Starting from such visions, the author can explain that the essential aspects of human nature have their origin in life in the womb. He can also explain the genesis of personality traits and the genesis of pathological conditions such as autism, schizophrenia, anorexia nervosa and obsessive-compulsive disorders.

We need this sort of book, at a time when an accumulation of hard data provided by multiple scientific perspectives leads to the conclusion that our health and our personality traits are to a great extent shaped in the womb. This is what we can learn by exploring the ‘Primal Health Research Data Bank’. This database compiles studies that explore the long-term consequences of events occurring during the ‘primal period’, including fetal life. Such studies are easily ignored, so far as they are unrelated according to the current classifications. Furthermore the real importance of fetal life is more easily accepted since we understand that the prenatal environment can influence the expression of our genes. However it will take a long time to get rid of the vision of the newborn baby as ‘tabula rasa’. Scientific knowledge is not sufficient to reach a deep-rooted awareness. ‘Womb ecology’ is not yet perceived as the most vital branch of human ecology. Authors of pieces of fiction and other artists have a role to play. The Theorem is representative of the sort of fiction we are expecting in the near future.

Killjoys with a highly critical mind must not read this book. Their insidious questions or comments would easily abound at every page. For example there are long paragraphs about the olfactory sense explaining that the fetus smells pungent and foul odours during the first fear cycle and smells sweet or fresh odours during the Euphoric cycle. An insidious question would be: ‘what happens before the plugs blocking the nostril of the fetus resolve?’ Another insidious question would be: ‘How can you write a 500 page book about mother/fetus relationship without mentioning the placenta?’ The roles of this intermediate organ between mother and fetus are vital. One of them is to manipulate maternal physiology for fetal benefit: the placenta is the advocate of the baby. By the way, why would the baby need an advocate? This might be a topic for another fiction.

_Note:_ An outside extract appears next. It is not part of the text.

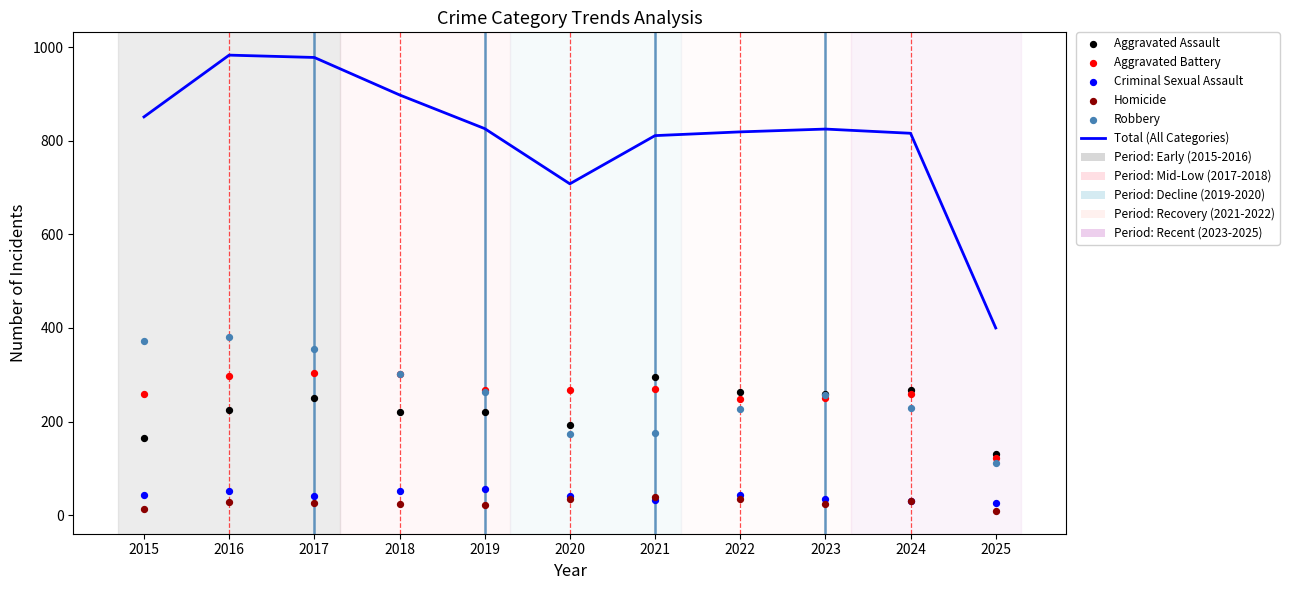

What is the total value across all series at 2020?

1416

I am also thinking of those who will be irritated by the presentation of the book suggesting that Douglas Arone had his ‘breakthrough’ one evening in the mid-1990s during a thunderstorm. Then he ‘discovered’ that the specific aspects of mankind are related to intrauterine life. Those who participated in 1983 (as I did) in the first congress of the American Association of pre- and perinatal psychology organised by Thomas Verny (the author of ‘The secret life of the unborn child’) might have difficulties in digesting several gross distortions of history. The concept of fetal consciousness appeared long before the day when Douglas Arone was transformed by the power of a storm.

This book is for all the others. It is for those who are still able to return to states of naivety, candour, and therefore openness. After reading The Theorem and forgetting a great part of its contents, they will be better equipped to follow the spectacular scientific advances related to human development.